2001-08-31 - Deliverance
The following was published in the Scottish Christian Herald, November 17, 1838. It is reproduced here because of the content, but also so that as Christians we continue to hold onto and learn about how God has worked in the past. I hope you enjoy it. I found it moving. I have edited it some.
The following narrative was related by Mr. Dudley, at the meeting of the Brighton Auxiliary Society, August 14, 1817:
Many years ago, a man was seen, one dark night, walking on the Point of Portsmouth, leading by his hand his little boy, who, being half-starved by the idleness and drunkenness of his father, craved for some food with great earnestness. The Father, (who had before occasioned the death of his wife by ill treatment) enraged, pushed the boy from him with such violence, as to throw him over the Point into the ocean that rolled beneath. The father, being then in a state of intoxication, was unable to assist his boy. The boy seemed lost. But that God, without whose permission not a sparrow falls to the ground, and by whom the very hairs of our heads are numbered, provided for his deliverance.

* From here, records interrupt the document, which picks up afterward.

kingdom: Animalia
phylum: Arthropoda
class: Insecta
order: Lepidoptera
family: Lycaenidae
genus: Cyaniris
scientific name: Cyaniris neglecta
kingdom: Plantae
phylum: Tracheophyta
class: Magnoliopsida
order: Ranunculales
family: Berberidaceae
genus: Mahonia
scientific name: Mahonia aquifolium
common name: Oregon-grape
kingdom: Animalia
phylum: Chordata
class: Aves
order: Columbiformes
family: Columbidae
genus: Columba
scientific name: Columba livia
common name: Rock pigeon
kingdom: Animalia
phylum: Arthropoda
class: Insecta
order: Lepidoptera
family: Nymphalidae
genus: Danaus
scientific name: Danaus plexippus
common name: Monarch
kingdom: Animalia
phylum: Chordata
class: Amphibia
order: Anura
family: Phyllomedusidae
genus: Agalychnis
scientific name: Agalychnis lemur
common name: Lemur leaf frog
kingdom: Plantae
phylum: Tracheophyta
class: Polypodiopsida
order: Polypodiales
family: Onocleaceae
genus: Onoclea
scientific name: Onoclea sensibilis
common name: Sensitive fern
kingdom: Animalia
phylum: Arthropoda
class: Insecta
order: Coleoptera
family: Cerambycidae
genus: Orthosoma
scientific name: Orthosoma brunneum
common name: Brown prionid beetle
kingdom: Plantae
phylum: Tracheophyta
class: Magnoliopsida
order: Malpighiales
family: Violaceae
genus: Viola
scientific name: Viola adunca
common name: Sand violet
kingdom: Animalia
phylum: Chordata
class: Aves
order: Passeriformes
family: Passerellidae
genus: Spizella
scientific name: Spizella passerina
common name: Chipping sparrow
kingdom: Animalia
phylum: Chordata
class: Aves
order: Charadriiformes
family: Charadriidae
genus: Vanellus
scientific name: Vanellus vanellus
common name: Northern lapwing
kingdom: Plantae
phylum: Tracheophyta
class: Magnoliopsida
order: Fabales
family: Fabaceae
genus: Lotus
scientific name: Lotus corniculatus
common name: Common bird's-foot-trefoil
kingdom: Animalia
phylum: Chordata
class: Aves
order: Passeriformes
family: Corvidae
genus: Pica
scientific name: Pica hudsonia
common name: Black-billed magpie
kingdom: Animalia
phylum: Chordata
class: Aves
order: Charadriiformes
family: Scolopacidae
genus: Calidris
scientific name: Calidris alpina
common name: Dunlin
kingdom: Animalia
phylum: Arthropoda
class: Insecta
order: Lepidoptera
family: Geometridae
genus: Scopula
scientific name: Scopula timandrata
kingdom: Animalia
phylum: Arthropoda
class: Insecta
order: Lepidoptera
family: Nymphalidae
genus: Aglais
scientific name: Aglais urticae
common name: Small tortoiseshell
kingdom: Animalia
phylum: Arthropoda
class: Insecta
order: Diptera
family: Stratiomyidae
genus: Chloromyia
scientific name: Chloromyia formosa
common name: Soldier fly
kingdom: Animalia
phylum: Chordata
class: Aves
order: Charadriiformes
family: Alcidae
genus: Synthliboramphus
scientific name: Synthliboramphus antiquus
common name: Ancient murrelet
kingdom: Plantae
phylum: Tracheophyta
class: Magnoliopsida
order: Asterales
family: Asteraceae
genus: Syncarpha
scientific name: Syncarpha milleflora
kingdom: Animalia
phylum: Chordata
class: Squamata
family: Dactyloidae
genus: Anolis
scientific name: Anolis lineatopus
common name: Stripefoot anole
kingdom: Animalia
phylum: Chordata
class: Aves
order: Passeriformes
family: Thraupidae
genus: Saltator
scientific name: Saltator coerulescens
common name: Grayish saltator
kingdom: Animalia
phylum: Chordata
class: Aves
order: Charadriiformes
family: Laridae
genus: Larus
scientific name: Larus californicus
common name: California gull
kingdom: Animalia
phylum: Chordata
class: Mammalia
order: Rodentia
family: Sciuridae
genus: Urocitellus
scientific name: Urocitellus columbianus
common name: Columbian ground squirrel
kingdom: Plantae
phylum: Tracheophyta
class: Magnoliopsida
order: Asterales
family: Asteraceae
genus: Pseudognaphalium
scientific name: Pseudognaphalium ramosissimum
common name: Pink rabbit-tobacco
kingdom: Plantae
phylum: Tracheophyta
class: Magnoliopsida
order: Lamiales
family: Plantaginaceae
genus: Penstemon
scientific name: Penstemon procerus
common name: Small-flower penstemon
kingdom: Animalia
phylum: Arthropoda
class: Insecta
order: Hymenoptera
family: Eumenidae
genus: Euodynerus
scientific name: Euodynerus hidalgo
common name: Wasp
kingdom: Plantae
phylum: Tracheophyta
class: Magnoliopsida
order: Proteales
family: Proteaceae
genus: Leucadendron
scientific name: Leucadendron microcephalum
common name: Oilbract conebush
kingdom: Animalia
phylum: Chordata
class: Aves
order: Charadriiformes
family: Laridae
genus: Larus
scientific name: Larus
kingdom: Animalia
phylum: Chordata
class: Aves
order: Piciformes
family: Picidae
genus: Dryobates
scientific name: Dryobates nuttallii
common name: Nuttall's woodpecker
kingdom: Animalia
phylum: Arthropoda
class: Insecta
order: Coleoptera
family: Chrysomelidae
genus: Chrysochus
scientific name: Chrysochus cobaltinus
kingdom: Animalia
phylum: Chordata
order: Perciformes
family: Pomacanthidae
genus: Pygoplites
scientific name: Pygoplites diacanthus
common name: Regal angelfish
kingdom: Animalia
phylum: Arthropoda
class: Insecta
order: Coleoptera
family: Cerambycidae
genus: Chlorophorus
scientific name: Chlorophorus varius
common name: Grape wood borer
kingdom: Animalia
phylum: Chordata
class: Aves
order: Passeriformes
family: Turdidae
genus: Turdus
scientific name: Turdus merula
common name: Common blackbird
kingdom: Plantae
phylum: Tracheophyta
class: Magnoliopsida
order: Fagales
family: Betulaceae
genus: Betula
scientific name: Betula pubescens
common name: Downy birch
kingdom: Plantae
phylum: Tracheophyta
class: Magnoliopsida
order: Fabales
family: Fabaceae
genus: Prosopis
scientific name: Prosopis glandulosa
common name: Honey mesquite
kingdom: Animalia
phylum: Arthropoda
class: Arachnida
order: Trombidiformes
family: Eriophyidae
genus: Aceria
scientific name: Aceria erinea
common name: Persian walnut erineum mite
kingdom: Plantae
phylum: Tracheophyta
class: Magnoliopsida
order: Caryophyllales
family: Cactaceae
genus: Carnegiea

The boy came up alongside a small boat and climbed in. The boat drifted until it struck against the side of a warship. The seamen let down a rope and the poor boy was drawn up. He was asked his name, to which he replied, "Poor Jack." Jack began to work on the ship. He was now well-fed. His main job was to carry powder to the guns on the ship. One of the officers asked if he could read, and learning he could not, began to teach him. He took to it, and whenever he had a spare moment, he read what he could find. These were not religious books, but rather light reading.
One day after a great battle, Jack was sent below deck to assist the surgeon in dressing wounds. He was ordered to carry some blankets to a man who lay in a hammock. He found the man, who had been picked up two days before, with a fever and in great distress. He shook the man's arm to get him to take his medicine, and the man said to him, "Who are you?" "Poor Jack," he replied.
"How old are you?" "Eighteen." He had now been on the boat for many years. "I might have had a boy just such as you, if I had not thrown him over the Point at Portsmouth, and he would have been just your age, too." Poor Jack quickly recognized the dying man as his once drunk, but now repentant father.
The man began to pray and thanked God that his heavy load of guilt had been lifted by having his sin removed through Christ. The man thought his child, who now stood before him, had died and that he was guilty of murder. When he finished praying, he gave the boy his Bible and told him that the loss of his child had driven him to the Scriptures, where he found that God had sent a Savior to pardon him for his great sins. He then breathed his last and Poor Jack was left looking at his father's lifeless body, holding his Bible. The father never knew that his son was standing before him.
Several years passed and during those years, Jack read his Bible and found himself to be a sinner, and the blood of Christ his only hope and remedy. As the teller of this story drew to a close, he said the following, "He is now a minister of that Gospel of which he was once so ignorant. And I will only add, that the once profane and profligate, but now, I trust, corrected, Jack, stands before you, the relater of his own story."